Центры здоровья, о Господин, будут распространять медицинские знания по всему государству, оказывать первую помощь, готовить фельдшеров и акушерок, проводить обследования и направлять в больницу тех, кто в ней нуждается. Прими же, о Господин, наш совет, который мы даем тебе от чистого сердца. В этих толстых томах заключена техническая документация типового центра здоровья. Мы долго думали над тем, каким должен быть этот центр: чтобы и стоил недорого, и строительные материалы использовались местные, и чтобы он был приспособлен к климатическим условиям Твоего государства. Прими также, Господин, финансовую помощь от многих народов, которые хотя и живут далеко, но скорбят над печальной участью Твоего народа и хотели бы облегчить его страдания. Если же Ты и сам раскошелишься, то можно было бы начать строительство, как только перестанут идти муссонные дожди.

Растроганный Господин поблагодарил мудрецов. Они разъехались на все четыре стороны света. Толстые тома с документами Господин повелел сдать в архив, где их наверняка обглодают крысы, обожающие высококачественную бумагу, на которой сделаны чертежи, а тропическая влажность погубит мудрые мысли, изложенные на тысячах страниц.
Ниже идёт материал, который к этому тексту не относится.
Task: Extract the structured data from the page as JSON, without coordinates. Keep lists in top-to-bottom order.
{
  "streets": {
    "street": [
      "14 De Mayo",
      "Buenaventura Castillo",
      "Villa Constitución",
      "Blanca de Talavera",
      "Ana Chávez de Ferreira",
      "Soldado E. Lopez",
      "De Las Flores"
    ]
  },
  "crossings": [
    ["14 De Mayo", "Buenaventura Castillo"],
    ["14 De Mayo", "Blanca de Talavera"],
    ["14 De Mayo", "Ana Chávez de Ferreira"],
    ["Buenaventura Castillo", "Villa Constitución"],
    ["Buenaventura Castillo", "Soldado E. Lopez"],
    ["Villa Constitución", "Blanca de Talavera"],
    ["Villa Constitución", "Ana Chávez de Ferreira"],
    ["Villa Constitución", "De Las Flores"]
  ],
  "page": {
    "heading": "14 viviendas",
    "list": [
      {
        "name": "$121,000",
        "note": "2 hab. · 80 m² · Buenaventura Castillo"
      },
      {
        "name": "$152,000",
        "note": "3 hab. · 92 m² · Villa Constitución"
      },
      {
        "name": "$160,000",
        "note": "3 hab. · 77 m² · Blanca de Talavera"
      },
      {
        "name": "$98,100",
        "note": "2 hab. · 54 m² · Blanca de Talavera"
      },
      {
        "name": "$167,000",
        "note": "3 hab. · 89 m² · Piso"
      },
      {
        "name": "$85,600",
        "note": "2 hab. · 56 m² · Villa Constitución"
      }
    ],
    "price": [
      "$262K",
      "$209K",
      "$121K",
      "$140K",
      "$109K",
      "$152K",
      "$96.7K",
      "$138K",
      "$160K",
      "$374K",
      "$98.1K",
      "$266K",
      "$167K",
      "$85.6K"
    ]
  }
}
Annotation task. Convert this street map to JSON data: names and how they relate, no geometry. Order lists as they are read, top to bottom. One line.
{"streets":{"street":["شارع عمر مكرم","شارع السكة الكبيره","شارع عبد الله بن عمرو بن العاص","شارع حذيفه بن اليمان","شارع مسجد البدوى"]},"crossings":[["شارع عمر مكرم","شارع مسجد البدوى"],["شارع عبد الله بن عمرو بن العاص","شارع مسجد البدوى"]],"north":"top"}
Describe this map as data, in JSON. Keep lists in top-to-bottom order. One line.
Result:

Деньги, полученные от сострадательных чужестранцев, добрейший Господин действительно истратил на нужды здравоохранения: он повелел построить не деревенские центры здоровья, а роскошную больницу в столице, недалеко от своего дворца. Господин лично интересовался ходом строительства, приказал сфотографировать себя на фоне больницы, а потом и внутри ее, когда он в белоснежном халате осматривал палаты, по-дружески разговаривал с врачами и даже перекинулся парой фраз с больными. Потом эти фотографии напечатали в газетах, министры превозносили ловкость и политическое чутье Господина: темные крестьяне все равно не идут к избирательным урнам, а столичным избирателям, с голосами которых считаются, строительство дорогостоящей больницы пришлось по душе.

Итак, строительство деревенских центров здоровья так и осталось на бумаге, если только уцелела сама бумага… Несчастные жители продолжают умирать в своих деревнях, а их уход из юдоли скорби ускоряют разные колдуны, заклинатели и другие ловкачи».

Вся трагедия, однако, заключается в том, что эта восточная притча — не плод моей фантазии. Я привез ее из этой поездки. Я не буду называть государство, потому что все равно ни меня, ни вас ни Господин, ни его министры не послушают, но зато могут обвинить во вмешательстве в чужие дела и нарушении традиций, по которым это государство живет многие тысячи лет.

Эту грустную историю я поведал в конце настоящей главы, чтобы напомнить, читатель, что пора возвращаться к проблемам, совсем не вызывающим улыбки. Итак, читайте дальше!

 

Приговоренное племя

 

Вот как это было.

Остров Калимантан почти весь покрыт джунглями, жителей было мало, и поэтому пароходы из дальних стран очень редко причаливали к острову.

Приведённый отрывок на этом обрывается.